__SOURCE DOCUMENT__.
----
It is no secret that Gen Z values their freedom. Though liberty has always been an American trademark, the independence that Gen Z has zealously pursued is not one that our ancestors would recognize. Freedom was long cherished as a road to building a legacy, providing for a family, contributing to strong communities, and climbing up the economic ladder. In other words, independence was not a thing to be hoarded, but shared in pursuit of things greater than the self. Goals of marrying young, having children, and family loyalty have been swapped for complete self priority. Marriage is an obstacle to an impressive career, children are a burden on liberating lifestyles, and family obligation is a toxin to mental health.
“Solomaxxing” is the new American dream, in tow with Gen Z’s love of seeing life in trend worthy terms. Just as “looksmaxxing,” another digitally bred philosophy, describes efforts to maximize personal attractiveness, “solomaxxing” milks a person’s single years as a paradigm of self-care rather than a temporary transition. A global survey found that 42% of adults aged 18 to 34 feel that relationships interfere with self-development. Meanwhile, around 30% of Gen Z and millennials say they do not intend to have children and only 45% of Gen Z women ages 18 to 34 express a definitive desire to have children. Needless to say, envisioning the future looks quite different for younger generations than for those in the past.
----
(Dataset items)
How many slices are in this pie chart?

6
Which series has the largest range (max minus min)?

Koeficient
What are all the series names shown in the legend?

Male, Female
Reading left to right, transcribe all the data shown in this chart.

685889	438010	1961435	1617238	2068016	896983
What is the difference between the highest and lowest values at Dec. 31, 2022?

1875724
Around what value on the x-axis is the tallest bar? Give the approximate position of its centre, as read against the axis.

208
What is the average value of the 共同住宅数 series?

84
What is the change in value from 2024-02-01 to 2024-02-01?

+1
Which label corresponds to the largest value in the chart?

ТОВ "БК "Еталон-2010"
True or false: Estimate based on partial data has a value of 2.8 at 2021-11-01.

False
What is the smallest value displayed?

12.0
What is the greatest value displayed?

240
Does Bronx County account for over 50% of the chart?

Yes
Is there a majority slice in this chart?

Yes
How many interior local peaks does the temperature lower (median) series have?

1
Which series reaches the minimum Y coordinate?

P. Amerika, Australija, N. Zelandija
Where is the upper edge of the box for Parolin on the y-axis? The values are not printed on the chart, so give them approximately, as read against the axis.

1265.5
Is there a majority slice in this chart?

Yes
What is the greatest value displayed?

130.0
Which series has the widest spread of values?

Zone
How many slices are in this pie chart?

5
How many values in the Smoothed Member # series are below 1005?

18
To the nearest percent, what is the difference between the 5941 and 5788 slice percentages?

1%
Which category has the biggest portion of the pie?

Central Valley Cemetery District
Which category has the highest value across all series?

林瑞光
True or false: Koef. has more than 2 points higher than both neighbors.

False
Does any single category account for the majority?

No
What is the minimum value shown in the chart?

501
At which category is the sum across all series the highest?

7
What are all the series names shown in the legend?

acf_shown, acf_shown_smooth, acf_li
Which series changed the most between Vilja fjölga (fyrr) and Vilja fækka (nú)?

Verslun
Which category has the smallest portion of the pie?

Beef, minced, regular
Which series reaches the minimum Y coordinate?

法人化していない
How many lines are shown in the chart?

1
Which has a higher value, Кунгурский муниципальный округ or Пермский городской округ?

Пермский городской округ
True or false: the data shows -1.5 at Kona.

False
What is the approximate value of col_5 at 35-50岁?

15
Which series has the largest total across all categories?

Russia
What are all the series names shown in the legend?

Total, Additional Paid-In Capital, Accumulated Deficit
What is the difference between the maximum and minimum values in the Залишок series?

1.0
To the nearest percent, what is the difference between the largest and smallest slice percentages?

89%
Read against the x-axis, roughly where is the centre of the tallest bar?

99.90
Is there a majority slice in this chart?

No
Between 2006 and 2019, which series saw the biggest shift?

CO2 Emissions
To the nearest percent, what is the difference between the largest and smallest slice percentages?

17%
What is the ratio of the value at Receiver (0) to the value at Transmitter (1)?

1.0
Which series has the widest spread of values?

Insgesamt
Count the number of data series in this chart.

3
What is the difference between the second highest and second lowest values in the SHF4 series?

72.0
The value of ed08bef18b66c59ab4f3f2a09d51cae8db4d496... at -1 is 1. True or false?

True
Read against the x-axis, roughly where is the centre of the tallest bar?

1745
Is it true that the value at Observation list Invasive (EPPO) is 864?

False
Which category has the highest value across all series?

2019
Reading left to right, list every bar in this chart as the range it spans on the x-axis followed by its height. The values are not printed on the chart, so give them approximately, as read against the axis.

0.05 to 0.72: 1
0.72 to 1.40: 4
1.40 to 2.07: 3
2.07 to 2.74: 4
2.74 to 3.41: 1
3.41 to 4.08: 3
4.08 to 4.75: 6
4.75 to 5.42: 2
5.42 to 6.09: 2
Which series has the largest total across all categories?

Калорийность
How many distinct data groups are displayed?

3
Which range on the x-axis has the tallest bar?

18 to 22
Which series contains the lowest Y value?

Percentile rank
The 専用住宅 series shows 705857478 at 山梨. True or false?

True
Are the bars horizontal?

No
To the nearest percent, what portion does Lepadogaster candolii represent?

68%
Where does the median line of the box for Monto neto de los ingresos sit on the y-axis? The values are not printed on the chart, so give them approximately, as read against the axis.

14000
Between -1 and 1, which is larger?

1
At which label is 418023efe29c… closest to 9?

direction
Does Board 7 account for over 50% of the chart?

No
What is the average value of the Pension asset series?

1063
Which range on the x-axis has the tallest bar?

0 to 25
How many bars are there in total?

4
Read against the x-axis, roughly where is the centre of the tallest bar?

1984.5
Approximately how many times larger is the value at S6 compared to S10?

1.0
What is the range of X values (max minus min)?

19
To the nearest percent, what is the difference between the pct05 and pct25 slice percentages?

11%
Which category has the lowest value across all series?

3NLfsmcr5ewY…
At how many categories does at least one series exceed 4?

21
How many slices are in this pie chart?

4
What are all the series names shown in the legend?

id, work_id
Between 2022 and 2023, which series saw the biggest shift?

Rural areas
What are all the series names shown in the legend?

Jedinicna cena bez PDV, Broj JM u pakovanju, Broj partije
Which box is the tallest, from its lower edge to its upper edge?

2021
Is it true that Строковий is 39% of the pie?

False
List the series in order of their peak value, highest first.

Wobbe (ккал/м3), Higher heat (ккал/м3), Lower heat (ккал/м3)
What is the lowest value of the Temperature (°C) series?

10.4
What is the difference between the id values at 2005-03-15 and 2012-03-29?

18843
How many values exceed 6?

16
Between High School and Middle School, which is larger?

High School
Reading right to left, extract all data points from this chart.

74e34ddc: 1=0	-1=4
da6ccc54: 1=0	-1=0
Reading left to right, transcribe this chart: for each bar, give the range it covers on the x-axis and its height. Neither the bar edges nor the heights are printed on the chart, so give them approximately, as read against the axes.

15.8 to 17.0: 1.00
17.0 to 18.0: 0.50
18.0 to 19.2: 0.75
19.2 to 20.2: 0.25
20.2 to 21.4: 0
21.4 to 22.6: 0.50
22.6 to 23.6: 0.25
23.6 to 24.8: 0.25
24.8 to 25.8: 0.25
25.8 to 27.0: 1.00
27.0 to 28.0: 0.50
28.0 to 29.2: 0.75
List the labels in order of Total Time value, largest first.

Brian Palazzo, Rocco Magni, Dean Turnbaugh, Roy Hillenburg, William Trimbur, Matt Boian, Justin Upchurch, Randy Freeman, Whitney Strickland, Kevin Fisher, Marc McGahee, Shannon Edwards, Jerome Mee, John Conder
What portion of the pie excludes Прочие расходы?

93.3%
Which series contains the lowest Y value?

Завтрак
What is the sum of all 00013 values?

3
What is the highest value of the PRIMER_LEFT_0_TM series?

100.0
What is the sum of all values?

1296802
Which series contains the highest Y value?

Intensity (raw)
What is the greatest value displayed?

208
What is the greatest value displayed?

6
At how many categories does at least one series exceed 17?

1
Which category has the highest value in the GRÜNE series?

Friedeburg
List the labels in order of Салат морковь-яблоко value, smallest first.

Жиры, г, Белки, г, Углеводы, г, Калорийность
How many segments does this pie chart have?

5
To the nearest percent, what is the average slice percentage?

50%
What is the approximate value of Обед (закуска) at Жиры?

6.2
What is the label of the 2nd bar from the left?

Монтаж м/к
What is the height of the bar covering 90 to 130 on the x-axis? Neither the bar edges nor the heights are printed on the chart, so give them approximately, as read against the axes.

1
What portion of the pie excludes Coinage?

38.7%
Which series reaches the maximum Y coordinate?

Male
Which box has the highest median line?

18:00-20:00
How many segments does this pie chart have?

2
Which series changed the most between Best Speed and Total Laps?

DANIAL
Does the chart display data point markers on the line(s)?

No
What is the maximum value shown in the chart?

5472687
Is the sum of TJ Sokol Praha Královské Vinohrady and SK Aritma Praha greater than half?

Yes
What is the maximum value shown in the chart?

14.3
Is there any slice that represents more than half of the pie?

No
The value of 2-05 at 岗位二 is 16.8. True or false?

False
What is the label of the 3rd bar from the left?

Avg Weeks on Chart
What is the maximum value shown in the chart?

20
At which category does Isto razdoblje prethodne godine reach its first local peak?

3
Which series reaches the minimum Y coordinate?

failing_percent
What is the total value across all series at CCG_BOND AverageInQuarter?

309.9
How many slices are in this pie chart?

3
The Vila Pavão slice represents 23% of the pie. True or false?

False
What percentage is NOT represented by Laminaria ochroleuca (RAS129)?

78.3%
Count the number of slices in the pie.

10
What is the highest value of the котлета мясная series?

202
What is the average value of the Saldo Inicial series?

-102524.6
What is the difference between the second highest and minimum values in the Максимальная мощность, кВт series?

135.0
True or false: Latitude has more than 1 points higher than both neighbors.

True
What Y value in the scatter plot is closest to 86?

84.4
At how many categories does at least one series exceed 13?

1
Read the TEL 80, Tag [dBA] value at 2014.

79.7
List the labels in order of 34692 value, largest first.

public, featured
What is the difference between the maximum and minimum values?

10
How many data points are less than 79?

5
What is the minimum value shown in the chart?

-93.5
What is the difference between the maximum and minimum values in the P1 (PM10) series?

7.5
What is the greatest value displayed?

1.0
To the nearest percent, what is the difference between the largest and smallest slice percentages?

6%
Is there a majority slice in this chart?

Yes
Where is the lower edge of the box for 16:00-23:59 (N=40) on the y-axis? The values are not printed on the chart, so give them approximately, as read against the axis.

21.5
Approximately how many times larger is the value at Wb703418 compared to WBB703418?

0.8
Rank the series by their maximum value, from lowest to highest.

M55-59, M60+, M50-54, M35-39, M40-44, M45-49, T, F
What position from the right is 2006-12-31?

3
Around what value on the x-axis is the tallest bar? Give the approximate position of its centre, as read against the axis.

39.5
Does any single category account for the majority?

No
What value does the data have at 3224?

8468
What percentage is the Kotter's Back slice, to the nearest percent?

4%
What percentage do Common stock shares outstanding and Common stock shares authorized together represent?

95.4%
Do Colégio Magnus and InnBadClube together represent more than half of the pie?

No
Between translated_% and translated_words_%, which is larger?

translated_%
----
__TASKS TO COMPLETE__.
#1 Please rewrite the paragraph of the article on Gen Z and freedom that begins "“Solomaxxing” is the new American dream" as a short bulleted list that keeps its main facts.
#2 Carry the article on Gen Z and freedom forward from its last sentence.

__EXPECTED RESPONSES__.
#1
- "Solomaxxing" is the new American dream and fits Gen Z's habit of seeing life in trend-worthy terms.
- "Looksmaxxing" is another digitally bred philosophy that means maximizing personal attractiveness. In the same way, "solomaxxing" treats a person's single years as a model of self-care rather than a temporary transition.
- A global survey found that 42% of adults aged 18 to 34 feel relationships interfere with self-development.
- About 30% of Gen Z and millennials say they do not intend to have children.
- Only 45% of Gen Z women aged 18 to 34 express a definite desire to have children.
- The future looks quite different to younger generations than it did to those in the past.

#2
Common within Gen Z is a palpable pessimism towards economic growth, upward mobility, and environmental stability. In many ways, this gloomy outlook is a rational reaction to a broken economic promise. It is not the precedent, but the coping mechanism that is now threatening this generation’s long-term well-being. With things like ownership seemingly out of reach, Gen Z has embraced the “buy now, pay later” model of spending, forsaking delayed gratification for immediate comfort. What may seem like scattered byproducts of collective circumstance is a unifying ideology– one that idolizes convenience and disdains sacrifice. One of the key characteristics distinguishing children from adults is the ability to delay gratification, giving up what you desire now for a greater reward later on. The sweet tooth of a child is unchecked until they learn the value of healthy eating and develop the capacity to give up endless ice cream for their long term benefit. But the sacrifice is only worth it if the reward is guaranteed. For Gen Z, the reward seems uncertain. Not only because achievements of ownership and financial stability sound farfetched, but because the threshold for a worthwhile sacrifice has changed. Barring exceptions of the truly impoverished, having children is not just a matter of whether they can afford, but whether they can provide a comfortable life for their children while still maintaining the lifestyle they want. The first question is responsible, the second is self-focused.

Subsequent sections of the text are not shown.